Rudi Frey reported from Beirut (Libanese War, 1982), Sarajevo (Winter Olympics 1984), Saudi-Arabia (1991), Kuwait (Iraqi invasion of Kuwait, 1991); he also regularly photographed in the Vatican and accompanied the pope on trips. He photographed the magazine covers of Time: 28 December 1981 (General Jaruzelski) and 9 September 1985 (Mikhail Gorbachev); Panorama: 13 November 1975 (Pier Paolo Pasolini).

For his photographic coverage from Poland in 1981, of the Solidarność movement - its beginnings, members until the proclamation of martial law – he was awarded the Robert Capa Gold Medal. His portrait of Wojciech Jaruzelski is part of the collection of the National Portrait Gallery.
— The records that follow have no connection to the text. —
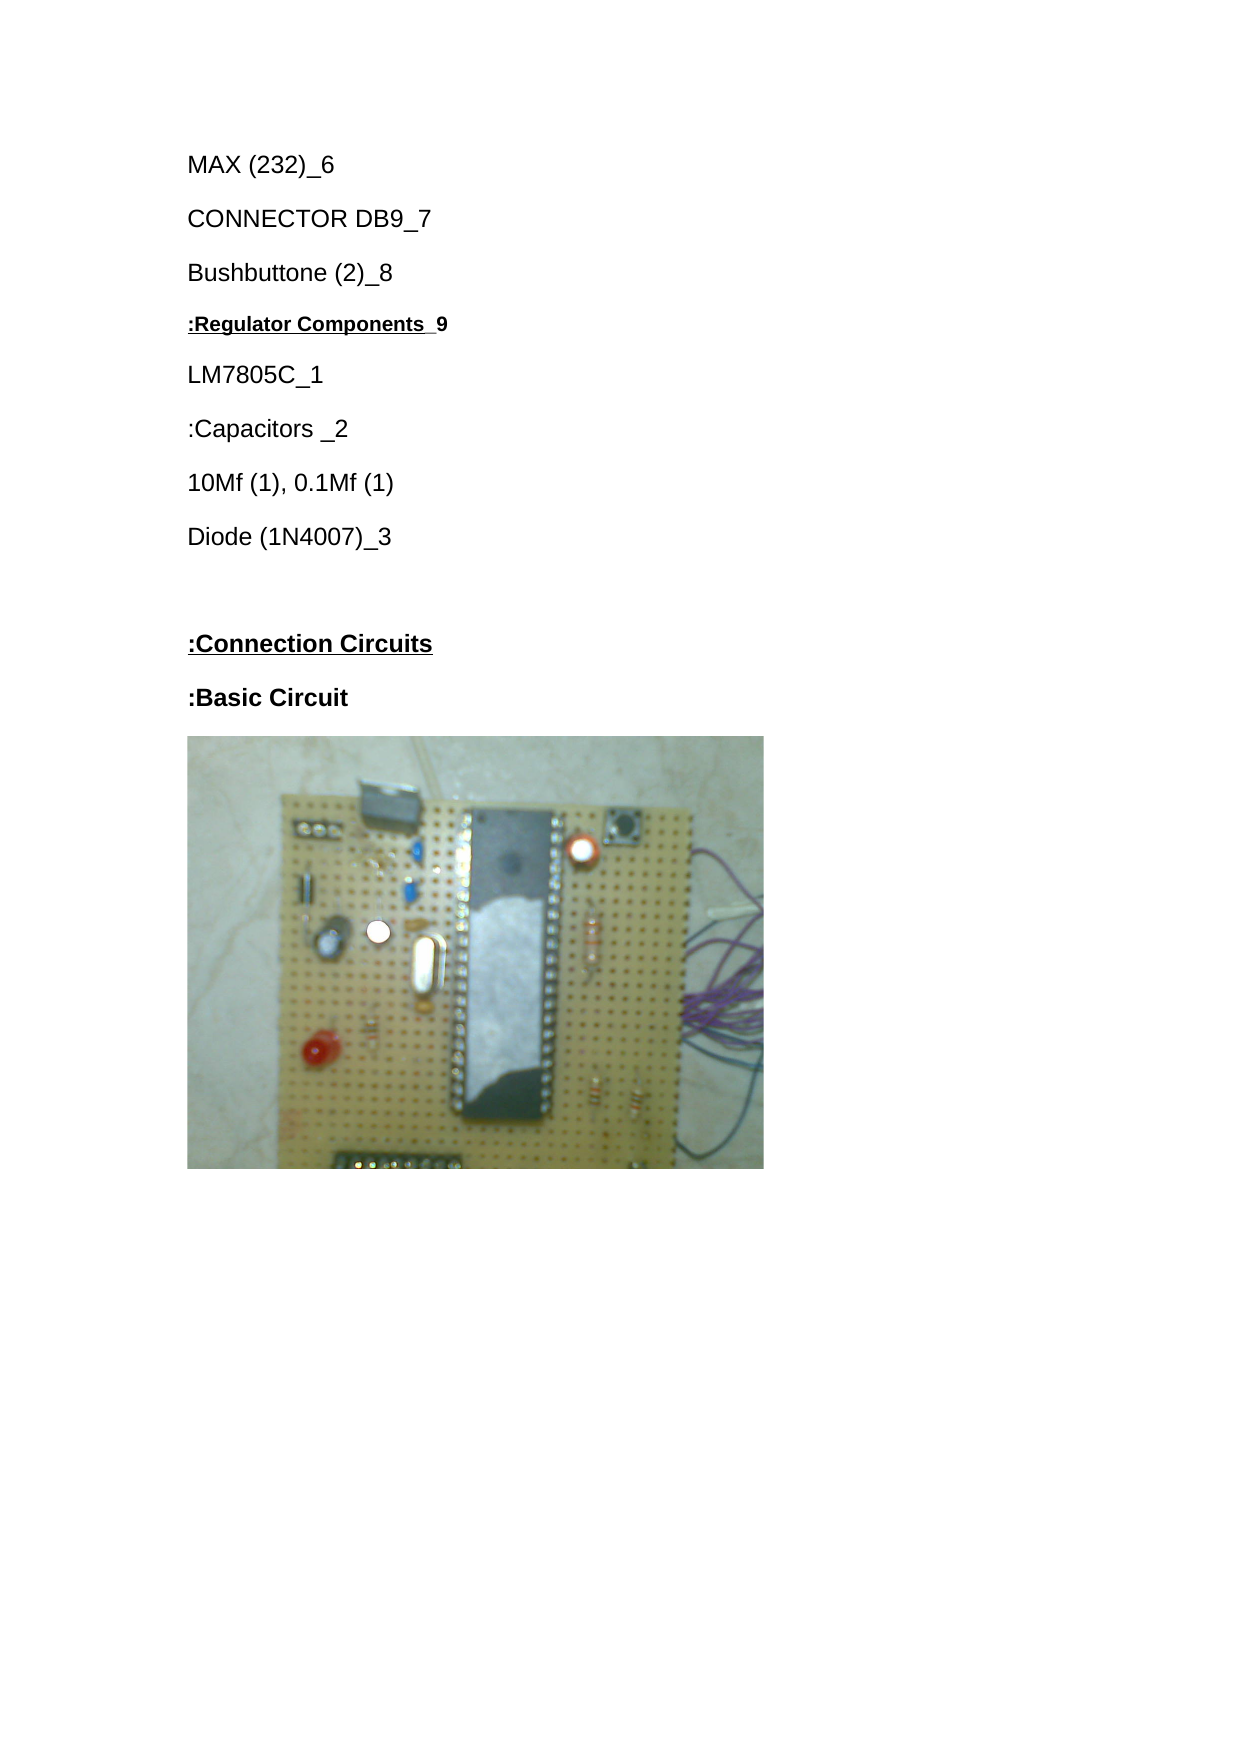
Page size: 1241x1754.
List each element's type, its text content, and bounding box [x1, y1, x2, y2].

text Connection Circuits: [187, 629, 1053, 658]
text 6_MAX (232) [187, 150, 1053, 179]
text 3_Diode (1N4007) [187, 521, 1053, 550]
text 1_LM7805C [187, 360, 1053, 389]
text 10Mf (1), 0.1Mf (1) [187, 468, 1053, 496]
picture [187, 736, 764, 1169]
text 9_Regulator Components: [187, 312, 1053, 336]
text 2_ Capacitors: [187, 414, 1053, 442]
text 7_CONNECTOR DB9 [187, 204, 1053, 233]
text 8_Bushbuttone (2) [187, 258, 1053, 286]
text Basic Circuit: [187, 683, 1053, 712]
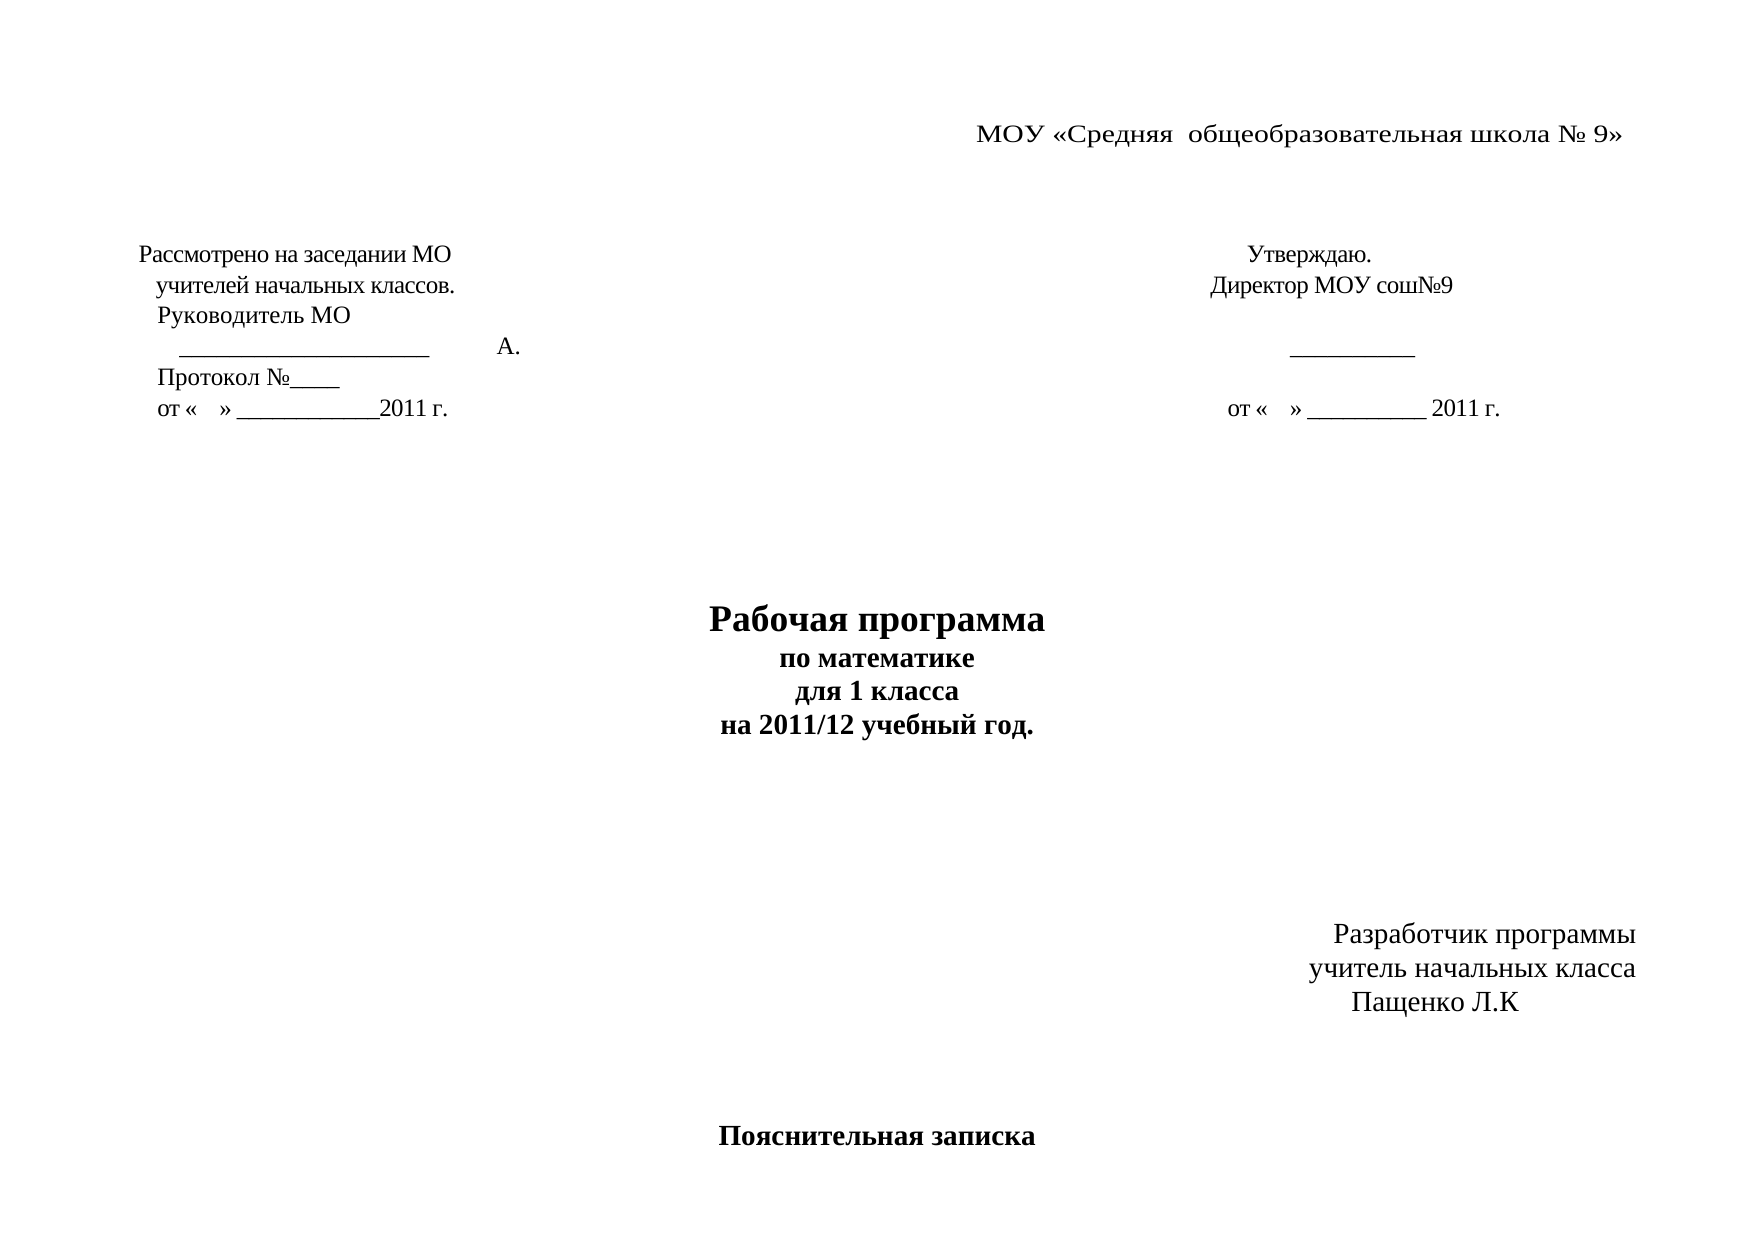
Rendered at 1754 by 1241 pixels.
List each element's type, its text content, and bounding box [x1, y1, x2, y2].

Due to a donation by his heirs, Frey's photographic estate came to FOTOHOF>ARCHIV in 2019. In some books, primarily memoirs by fellow journalists and Vatican insiders, anecdotes about Rudi Frey can be found, but apart from that, very little is known about the time after he left Salzburg, about his life as a press photographer.

== Exhibitions ==
- 2022: Rudi Frey – Professione: Reporter. Fotohof, Salzburg.